挿入深度が増すたびに鈍く鋭い痛みが下半身を駆け巡る。
ますます力がこもった口元から血が滲んだ。
紅林「しかしなんたってお前みてえなゴツい男を二郎はパートナーにしたんだろうな。どうせなら可愛くて華奢な女が良いのによ。」
久我「っ……‼︎」
紅林「あぁ、そうだった。コイツの“情け”か。こんな外れくじ望んで引くわけねえよな。」
心臓が不規則に鼓動し、頭は釘でも刺されたかのように激しく痛む。
幼少期の誰にも愛されなかった自分に引き戻されたかのような感覚に気道が狭まったように息が苦しい。

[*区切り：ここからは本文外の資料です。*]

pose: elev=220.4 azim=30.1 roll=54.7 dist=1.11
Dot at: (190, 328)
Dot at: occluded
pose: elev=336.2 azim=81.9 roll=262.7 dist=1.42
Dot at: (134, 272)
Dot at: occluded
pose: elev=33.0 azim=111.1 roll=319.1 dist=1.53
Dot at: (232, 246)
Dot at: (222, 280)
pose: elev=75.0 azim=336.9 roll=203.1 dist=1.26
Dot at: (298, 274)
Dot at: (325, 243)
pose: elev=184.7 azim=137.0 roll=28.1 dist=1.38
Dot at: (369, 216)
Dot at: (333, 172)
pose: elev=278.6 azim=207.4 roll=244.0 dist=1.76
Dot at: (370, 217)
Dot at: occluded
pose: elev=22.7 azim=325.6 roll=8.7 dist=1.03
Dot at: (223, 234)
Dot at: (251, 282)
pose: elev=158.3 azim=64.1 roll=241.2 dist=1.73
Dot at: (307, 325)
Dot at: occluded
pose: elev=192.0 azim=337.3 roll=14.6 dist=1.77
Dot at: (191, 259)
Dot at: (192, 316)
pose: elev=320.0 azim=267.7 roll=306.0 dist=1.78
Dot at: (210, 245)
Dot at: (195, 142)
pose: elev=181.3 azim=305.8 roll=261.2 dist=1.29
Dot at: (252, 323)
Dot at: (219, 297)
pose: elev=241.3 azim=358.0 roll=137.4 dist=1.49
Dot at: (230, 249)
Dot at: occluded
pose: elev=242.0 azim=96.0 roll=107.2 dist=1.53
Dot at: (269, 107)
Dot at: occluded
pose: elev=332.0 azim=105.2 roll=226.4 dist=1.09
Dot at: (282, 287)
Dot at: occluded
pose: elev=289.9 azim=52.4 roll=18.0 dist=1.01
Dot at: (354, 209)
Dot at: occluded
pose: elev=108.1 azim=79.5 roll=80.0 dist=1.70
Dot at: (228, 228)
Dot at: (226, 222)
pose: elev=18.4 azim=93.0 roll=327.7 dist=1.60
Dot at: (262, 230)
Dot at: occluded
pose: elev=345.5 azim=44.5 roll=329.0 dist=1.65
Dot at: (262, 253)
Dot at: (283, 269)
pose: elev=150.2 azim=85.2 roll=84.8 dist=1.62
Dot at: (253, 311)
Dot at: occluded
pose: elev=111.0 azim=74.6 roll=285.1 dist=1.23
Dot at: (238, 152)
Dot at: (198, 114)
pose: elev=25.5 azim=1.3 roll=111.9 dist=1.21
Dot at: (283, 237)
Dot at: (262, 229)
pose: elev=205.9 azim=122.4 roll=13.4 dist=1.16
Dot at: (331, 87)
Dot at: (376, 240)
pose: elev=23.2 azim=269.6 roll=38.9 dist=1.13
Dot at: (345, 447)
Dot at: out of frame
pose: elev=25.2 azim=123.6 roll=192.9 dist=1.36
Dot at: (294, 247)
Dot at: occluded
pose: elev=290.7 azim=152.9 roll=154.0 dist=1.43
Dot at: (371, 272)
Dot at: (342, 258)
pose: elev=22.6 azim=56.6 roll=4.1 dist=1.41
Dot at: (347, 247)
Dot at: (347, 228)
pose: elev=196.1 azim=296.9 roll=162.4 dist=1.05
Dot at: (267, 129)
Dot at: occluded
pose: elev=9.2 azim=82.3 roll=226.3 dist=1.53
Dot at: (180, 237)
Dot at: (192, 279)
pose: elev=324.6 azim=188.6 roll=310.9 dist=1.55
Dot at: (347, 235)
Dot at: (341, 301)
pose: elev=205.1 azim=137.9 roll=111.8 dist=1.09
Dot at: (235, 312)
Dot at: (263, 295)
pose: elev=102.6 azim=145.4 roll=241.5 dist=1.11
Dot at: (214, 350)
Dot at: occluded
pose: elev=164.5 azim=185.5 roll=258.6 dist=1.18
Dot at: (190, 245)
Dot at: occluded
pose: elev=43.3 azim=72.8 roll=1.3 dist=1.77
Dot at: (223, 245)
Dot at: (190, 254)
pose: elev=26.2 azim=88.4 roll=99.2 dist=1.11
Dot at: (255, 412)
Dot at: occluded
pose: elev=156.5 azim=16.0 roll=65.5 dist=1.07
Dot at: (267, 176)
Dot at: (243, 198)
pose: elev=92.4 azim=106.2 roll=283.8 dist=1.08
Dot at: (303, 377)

久我「ッぐすっ…っはぁっ、はっ…はぁっ、く…ぅ…はぁっ」
紅林「なんだてめぇ泣いてんのか。やめろよ、気持ち悪りい。」
久我「(辛い辛い辛い、苦しい苦しい苦しい。この、感覚は………ッ)」
subdropだ。
…
“セーフワードは嫌いでどうだ。”
揺らぐ意識の中脳裏に浮かんだのはありし日の会話。
domにトラウマのある俺をあいつは優しく手引きしてくれていた。
二郎「嫌だと感じたらすぐに言ってくれ。俺に気は使うなよ。」
あぁ、どうして今の今まで忘れていたんだろうか。
朦朧とする中、俺は震える唇に力を込めた。
…
久我「…い……だ。」
紅林「許可なく喋ってんじゃねえ。黙れって言っただろ。shut up」
久我「きら、い…お前なんて…嫌いだ!!」
紅林「ッ‼︎ てめぇ…よく俺に向かってそんなことが言えたな!!」
ドガァッッ‼︎
頭を拳で思い切り殴られ、俺は吹き飛んだ。
紅林の規格外のパワーにより頭が割れ、 生暖かい液体が頬を伝った。
紅林「この…sub如きが!黙って従ってりゃ良いものを!!」
動けず床に這いつくばったままの俺を紅林は殴り続けた。
頭を執拗に割られ、ボロ雑巾のようになった俺は血を吐いたきり意識を失った。
本当に展開をどうするかで迷ってて、一旦ここまでであげます。